Les animaux sont balayés dans le «flux» de ce film d'inondation nominé aux Oscars

Peut-être que la ligne la plus célèbre de la pensée grecque antique vient du philosophe Héraclite, qui a dit ,. C'est parce que la réalité n'est pas une chose statique, mais un flux en constante évolution.

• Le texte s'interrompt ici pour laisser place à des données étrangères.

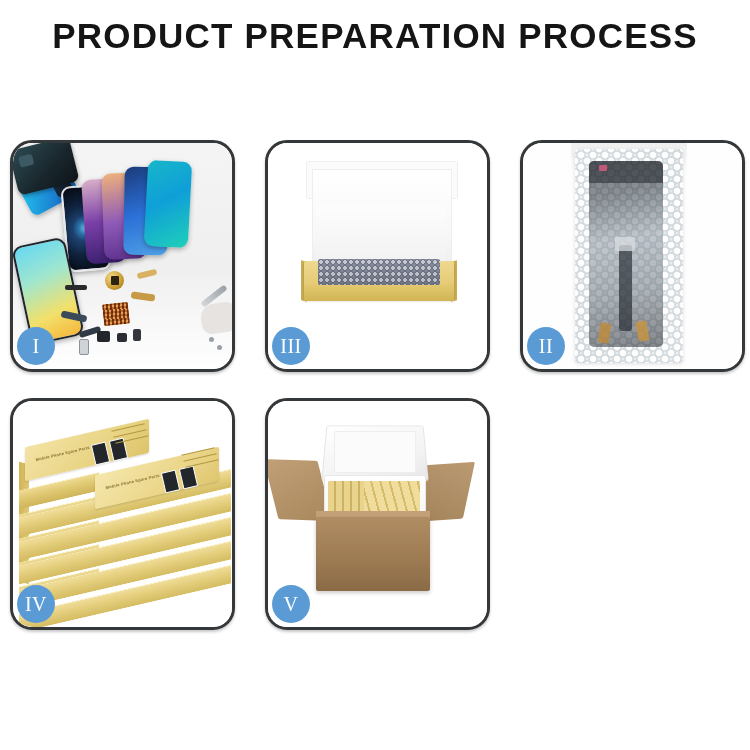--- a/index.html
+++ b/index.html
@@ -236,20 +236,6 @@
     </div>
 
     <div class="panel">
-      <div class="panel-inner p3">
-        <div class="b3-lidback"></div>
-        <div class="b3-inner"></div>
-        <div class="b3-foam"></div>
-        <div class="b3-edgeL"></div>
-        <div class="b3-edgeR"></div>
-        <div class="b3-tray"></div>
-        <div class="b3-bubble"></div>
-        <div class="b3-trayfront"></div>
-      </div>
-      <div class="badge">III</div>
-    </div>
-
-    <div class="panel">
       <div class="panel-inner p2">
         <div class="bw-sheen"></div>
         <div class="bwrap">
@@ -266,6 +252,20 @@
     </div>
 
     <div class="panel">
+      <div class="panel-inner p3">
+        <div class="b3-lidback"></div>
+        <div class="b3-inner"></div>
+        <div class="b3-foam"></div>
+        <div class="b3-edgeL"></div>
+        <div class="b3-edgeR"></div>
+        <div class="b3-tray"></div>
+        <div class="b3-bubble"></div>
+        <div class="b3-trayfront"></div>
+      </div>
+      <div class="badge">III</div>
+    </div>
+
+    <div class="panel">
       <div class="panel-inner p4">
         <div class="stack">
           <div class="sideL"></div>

La fluidité de la vie traverse, un merveilleux film d'animation de Lettonie, qui a déjà été acclamé. Réalisé par Gints Zilbalodis, il faut une prémisse simple – une équipe divers d'animaux se fait prendre dans une inondation – et, sans qu'un seul mot soit prononcé, nous transporte dans un fantasme rayonnant. Ammutant à la fois et affectant, m'a fait penser à tout de Hayao Miyazaki et à l'histoire de Noé et des inondations récentes en Caroline du Nord.

se concentre sur un chat gris ardoise dont la maison est une grande maison dans la forêt entourée de sculptures félines plus grandes que nature. Il dort à l'étage dans un lit double dont le vide offre notre première idée dont il n'y a personne. Et en effet, aucun humain n'apparaîtra dans le film. Au lieu de cela, nous suivons ce solitaire aux yeux éloquents et éloquents alors qu'il rôde et est poursuivi par un paquet de chiens, une poursuite interrompue par un déluge qui vient vers eux.

L'eau continue de monter de plus en plus haut. Et, tout comme le chat est sur le point d'être emporté, il est capable de sauter sur un voilier occupé par, de toutes choses, un Capybara. Bientôt, ils sont rejoints par un lémurien qui vole des scène, qui a récupéré divers bibelots humains, comme le miroir dans lequel il continue de se regarder. C'est comme l'ouverture d'une blague: un chat, un capybara et une lémurien qui entrent dans un bar.

Alors que les trois flottent ensemble sur leur petite arche, ils sont rejoints par un golden retriever et un oiseau de secrétaire prédateur, qui possède une coiffure folle de plumes folle et un corps comme un aigle collé sur les jambes d'un héron.

Cette étrange bande de survivants cherche à sortir de l'inondation, une entreprise dangereuse qui les oblige à travailler ensemble et les amène à sauver les autres en détresse, même s'ils ne veulent pas toujours.

Zilbalodis rend ces animaux le respect de les observer de près. Il capture habilement les bâillements du chat, les mouvements de la queue ancrée du lémurien alors qu'il se libère et la tenue aimable du Capybara, une créature dont la gentillesse induisant le mème a été récemment célébrée par Gary Shteyngart. Renoncer à tous les dialogues mais utiliser de véritables sons d'animaux, est loin de l'âne intelligent d'Eddie Murphy.

Bien qu'il humanise un peu ses personnages – mon propre chat bien-aimé Nico noyerait plus tôt que de faire équipe avec un lémurien – capture la façon dont les animaux se comportent dans la nature, comme dans le combat impitoyable pour la domination entre deux oiseaux secrétaire qui laisse l'un d'eux incapable de voler. Le film tisse ensemble des rafales d'aventure – votre cœur peut battre car le chat doit nager pour la vie chère – avec des moments poétiques de transcendance que je ne gâcherai pas en décrivant.

Comme Miyazaki, Zilbalodis utilise l'animation pour évoquer un grand monde passionnant d'imagination. Là où trop d'animation américaine se sent frénétique – désespérée de garder notre attention – les images de notre possession possèdent une élégance cinétique. Ils ont l'immersivité séduisante d'un jeu vidéo, complet, hélas, avec quelques problèmes visuels que vous ne trouverez pas dans Pixar. Là encore, ce n'est pas un projet hollywoodien à gros budget. Il a été fabriqué sur le mélangeur logiciel open source et ne coûtait que 3,7 millions de dollars. Pour mettre cela en perspective, c'est moins de 1 / 50e le budget de.

est conçu comme une histoire universelle qui tisse la magie et le réalisme. Bien que le chat et les chiens puissent vivre dans notre propre quartier, le reste de la distribution vient d'Amérique du Sud et d'Afrique. Il y a même une baleine de la profondeur saumâtre qui monte, presque bibliquement, des eaux de crue.

L'apparition de cette baleine à l'intérieur des terres est l'une des suggestions du film, Melancholy mais jamais manifeste, que la grande inondation que nous voyons peut être un produit du changement climatique. Est pourtant loin d'être un tractus politique. Il s'agit plutôt d'une fable classique d'apprendre à s'adapter au flux en constante évolution de la vie, peu importe à quel point les choses peuvent parfois devenir. Et comme la plupart des fables classiques, il offre une leçon durable: un groupe de créatures surmonte leurs différences et apprend à s'entraider. C'est la solidarité, pas l'égoïsme, qui les sauvera.